By 2030, global water demand is expected to exceed supply by 40 %. This is something we need to solve sooner rather than later.
While increasing the efficiency of how we use water is a vital piece of this puzzle, desalination will also play a vital role in this journey. The challenge, however, is that conventional land-based reverse osmosis plants are energy-intensive, require vast amounts of land, and harm coastal ecosystems by dumping chemical-laden brine back into the ocean after the process.
Flocean wants to solve this by taking desalination underwater. Specifically, 500 metres underwater.
We spoke with Birgitte Lind-Hjertum, the company’s CFO, to find out more about the project.
It works like this: modular desalination pods are placed on the ocean floor, using the characteristics of the deep sea to produce water cleanly and cost-effectively. At this depth, hydrostatic pressure reduces the energy required for reverse osmosis by 30 % to 50 %.
Because the deep-water ocean is predominantly clean, no harsh pre-treatment chemicals are needed in the process. As an added benefit, the subsea location makes the pods resilient to severe surface weather and algae blooms.

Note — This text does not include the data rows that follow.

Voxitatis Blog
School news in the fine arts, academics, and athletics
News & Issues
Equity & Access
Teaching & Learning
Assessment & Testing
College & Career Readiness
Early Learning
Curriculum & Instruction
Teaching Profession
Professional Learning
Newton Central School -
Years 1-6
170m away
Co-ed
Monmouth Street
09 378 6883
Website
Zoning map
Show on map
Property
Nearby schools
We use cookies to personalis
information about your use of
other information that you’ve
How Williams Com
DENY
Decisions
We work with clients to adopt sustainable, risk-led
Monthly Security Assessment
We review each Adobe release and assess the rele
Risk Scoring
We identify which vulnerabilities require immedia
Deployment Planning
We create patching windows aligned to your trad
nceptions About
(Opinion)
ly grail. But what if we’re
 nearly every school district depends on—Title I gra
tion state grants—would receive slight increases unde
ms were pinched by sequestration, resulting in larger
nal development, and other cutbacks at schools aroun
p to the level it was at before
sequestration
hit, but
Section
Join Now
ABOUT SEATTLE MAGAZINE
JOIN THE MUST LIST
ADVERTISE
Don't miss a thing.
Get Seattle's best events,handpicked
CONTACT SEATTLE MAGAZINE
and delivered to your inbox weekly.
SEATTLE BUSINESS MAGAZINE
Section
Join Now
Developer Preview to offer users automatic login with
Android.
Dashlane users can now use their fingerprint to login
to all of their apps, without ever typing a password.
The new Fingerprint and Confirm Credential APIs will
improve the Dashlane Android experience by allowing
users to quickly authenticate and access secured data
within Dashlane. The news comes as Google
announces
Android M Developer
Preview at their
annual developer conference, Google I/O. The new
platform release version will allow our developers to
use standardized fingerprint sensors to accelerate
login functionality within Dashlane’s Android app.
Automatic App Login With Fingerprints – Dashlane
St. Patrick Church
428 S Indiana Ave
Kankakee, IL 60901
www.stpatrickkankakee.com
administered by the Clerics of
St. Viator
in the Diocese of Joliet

And the environmental positives? They’re massive. A single medium-sized plant can reduce CO2 emissions by 21 million kilograms annually. Over a typical 20-year contract, that equates to 420 million kilograms of reduced emissions from just one project.
Flocean’s technology itself uses already proven, off-the-shelf components adapted from the offshore energy sector, and is aimed at island nations and small coastal cities; effectively any community needing between 5,000 and 50,000 cubic metres of water a day.
To prove its effectiveness, developers are building full-scale demonstrators in Norway and are in the process of co-funding for feasibility studies in regions like the Maldives.
The global market for such a solution is vast, with water supply dwindling and the race for energy independence in full swing. Ultimately, subsea desalination represents a shift in critical infrastructure, proving that the most environmentally sustainable solution can now also be the most economical.